Love him a lot. How absurd was this!
“Y-Yes . . .”
“Oh, I loved my grandpa a lot, too! Just the one grandpa I knew, the other I didn’t know, I guess my momma didn’t, either. But the one—I did know, he was a blessed person.”
Blessed. The word was a blank to me, beyond comprehension.
Oblivious of my discomfort the woman persisted: “Is this grandpa your momma’s father, or your daddy’s? Were they close?”
Determined not to answer any more inane questions. I would take out a textbook and begin to read.
But heard myself say stammering that Grandpa was my father’s father. No, they were not close. But maybe—yes. They didn’t get along but they were close. I thought so. Maybe they were. Maybe it was a bad shock to my father, that Grandpa had died. “My father doesn’t like things to change. He feels sad, he can’t make things better than they are for his family.”
Why I was speaking in this way to a stranger on a Greyhound bus, I had no idea. Though I felt sulky, hostile, prickly as a wild creature trapped in a corner my voice was the voice of a child in need of consolation.
“Oh, your daddy will take it hard! They all do. It’s like a woman losing her mother—real hard. Like, if they ain’t been getting along, it’s worse, ’cause they can’t make it up, and that’s the worst—you can’t change how the other person feels, ’cause it’s too late. And what you feel—it’s too late.”
Like warm water the woman’s sympathy spilled onto me. A miserable sensation, yet I could not break away.
Heard myself say suddenly it had been a terrible shock to me, news of my grandfather’s death. “I guess—I will miss him a lot . . .”
Astonishing, the words that spilled from me. Maudlin tears in my eyes for a grandfather I might have loved if he’d loved me—if, in fact, Grandpa had been a different person. Grieving for a person who’d never existed—like reaching into your pocket and encountering a hole in the fabric. Whatever might’ve been in the pocket has vanished.

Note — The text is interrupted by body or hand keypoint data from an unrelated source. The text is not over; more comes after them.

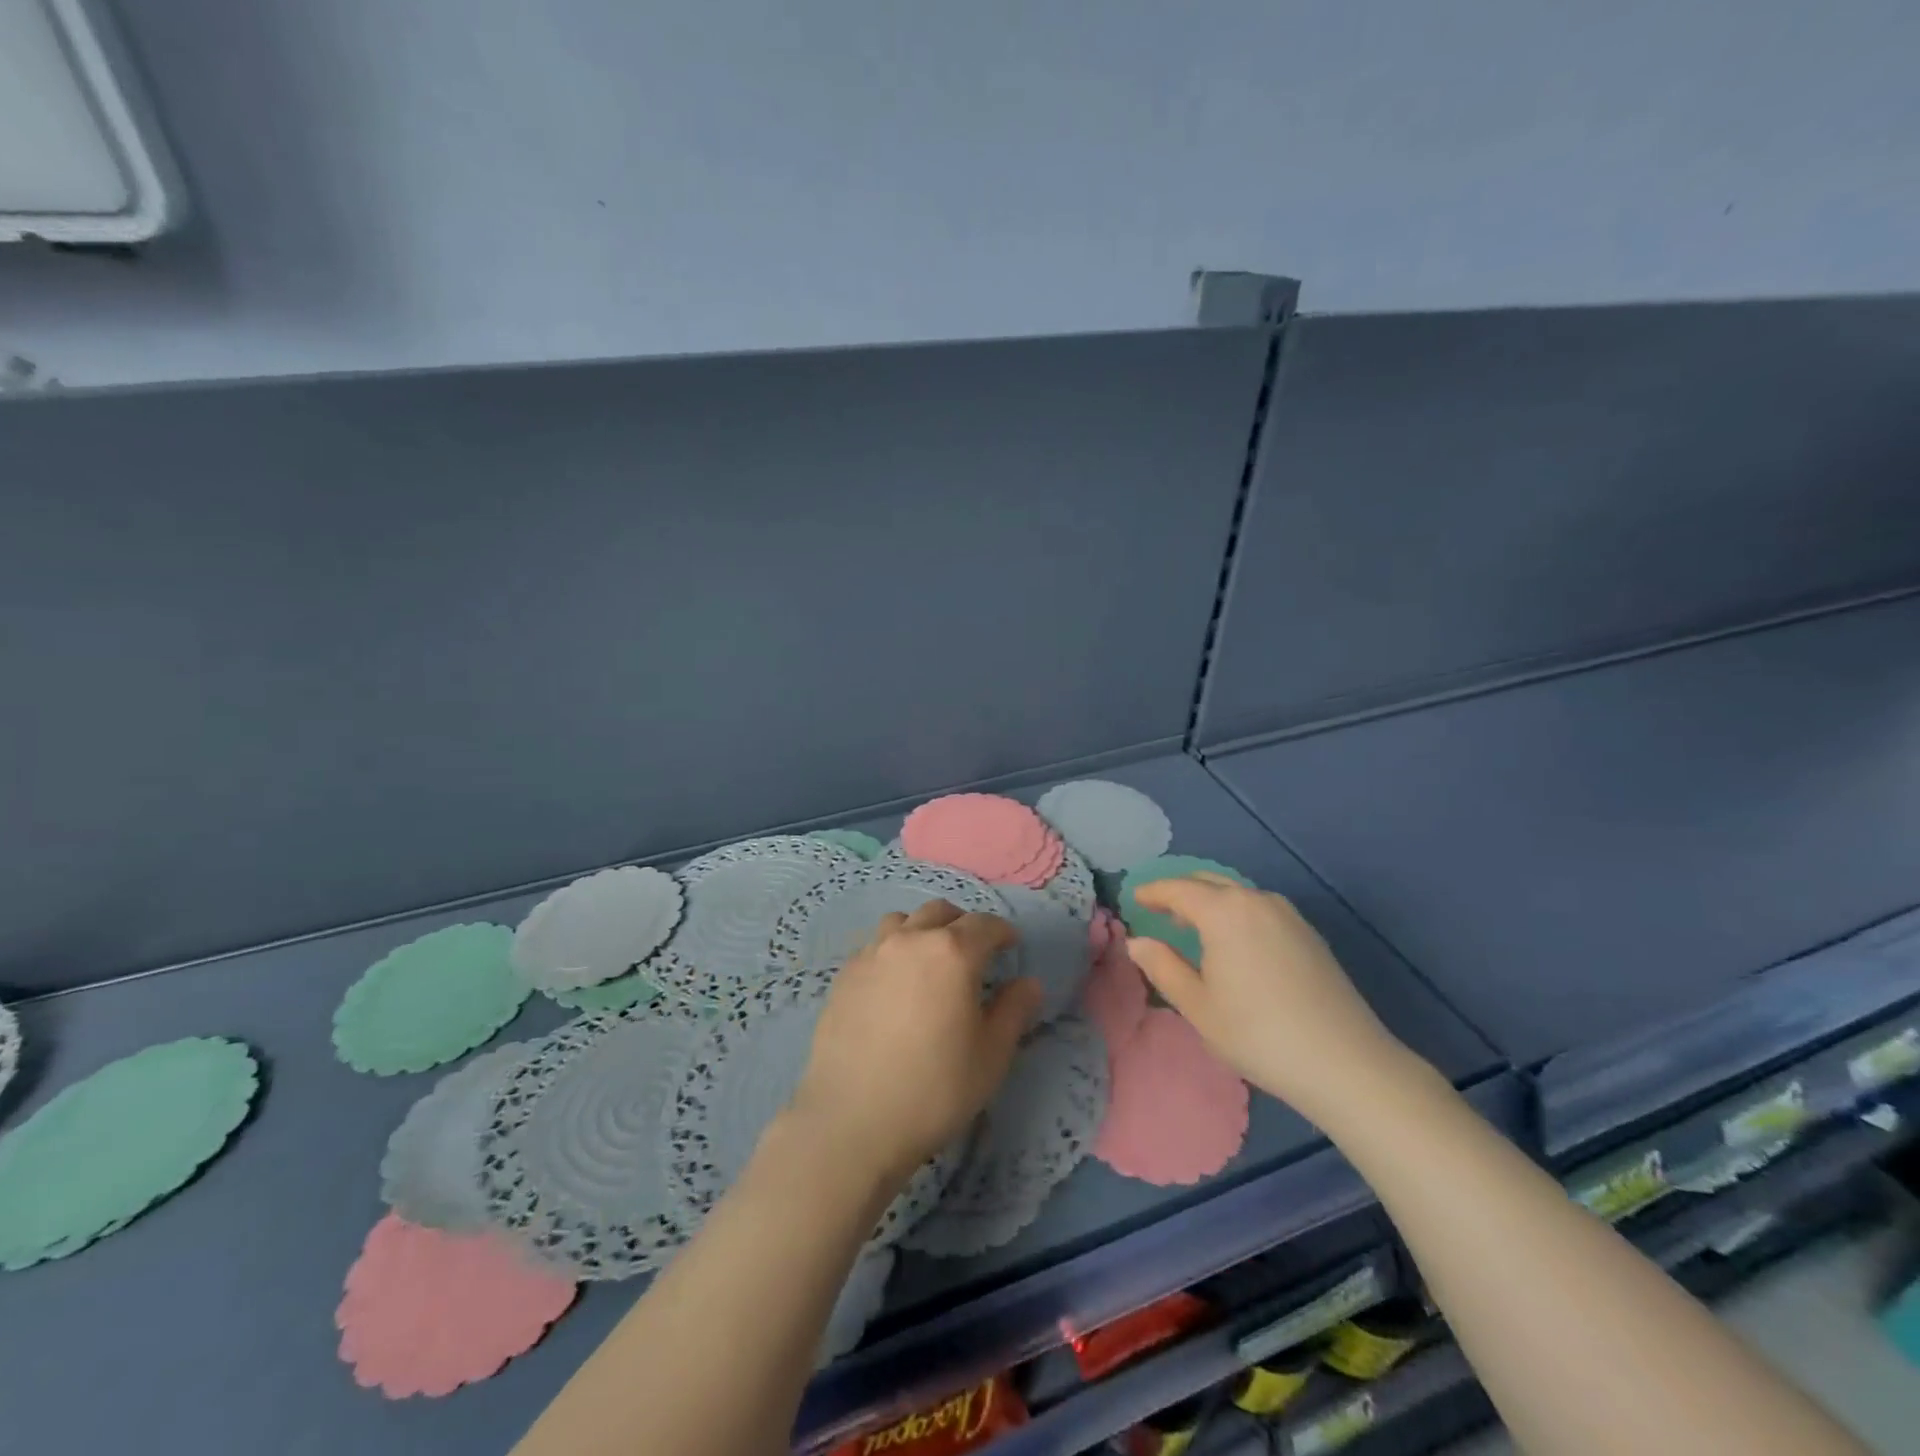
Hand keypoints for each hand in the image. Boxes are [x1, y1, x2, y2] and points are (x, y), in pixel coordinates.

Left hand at [791, 899, 1042, 1182]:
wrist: (852, 1121)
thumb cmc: (935, 1090)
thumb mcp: (991, 1056)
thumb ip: (1014, 1011)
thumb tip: (1027, 983)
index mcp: (952, 952)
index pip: (984, 924)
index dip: (1002, 932)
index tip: (1010, 946)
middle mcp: (910, 940)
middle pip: (940, 912)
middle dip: (962, 925)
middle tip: (973, 952)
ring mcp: (871, 954)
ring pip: (902, 922)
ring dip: (922, 930)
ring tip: (929, 961)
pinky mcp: (844, 975)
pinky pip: (875, 946)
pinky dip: (892, 951)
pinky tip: (894, 985)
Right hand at [1127, 875, 1410, 1122]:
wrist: (1345, 1063)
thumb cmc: (1258, 1034)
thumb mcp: (1198, 1006)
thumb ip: (1163, 967)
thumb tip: (1137, 943)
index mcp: (1223, 911)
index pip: (1177, 889)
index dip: (1152, 892)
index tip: (1134, 898)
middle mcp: (1255, 900)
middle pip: (1209, 882)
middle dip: (1180, 891)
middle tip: (1159, 910)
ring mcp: (1288, 915)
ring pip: (1237, 894)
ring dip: (1210, 902)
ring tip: (1193, 927)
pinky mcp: (1309, 933)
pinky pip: (1260, 909)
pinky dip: (1236, 914)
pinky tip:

Now she’d pried me open, like a mollusk. Now, the woman whose name was Sarabeth had me in her grip and would not release me. Extracted from me the information that my name was Violet—and that I lived with an aunt in Port Oriskany. That I was a senior in Port Oriskany High School where all of Sarabeth’s children had gone—“But they’re too old for you, Vi’let—you wouldn’t know them.” In turn Sarabeth embarked upon a complicated story of her mother’s mother who was born in Macon, Georgia, and married at fifteen, lost her first husband (“something bad done to him by bad people”), and remarried, and traveled north with the second husband in the 1930s—first to Cleveland, then to Erie, Pennsylvania, then to Buffalo, and Tonawanda where Sarabeth’s grandfather worked on the New York Central Railroad, and they had eleven children—“And those eleven children, they had children—lots of ’em!” Two of Sarabeth’s daughters were teachers and her youngest son was “some kind of expert in computers” in Rochester. “You got to be impressed, my grandma was the great-great-granddaughter of slaves. Makes me real happy to think how far we all come!”
Sarabeth spoke without rancor though with an air of incredulity. I could not help but share this incredulity. Slaves?
In my distracted state I hadn’t registered that Sarabeth was dark-skinned. Girls at school with whom I was friendly were mostly black and I had ceased to notice the color of their skin. The woman’s physical presence, her persistent friendliness had been overwhelming to me.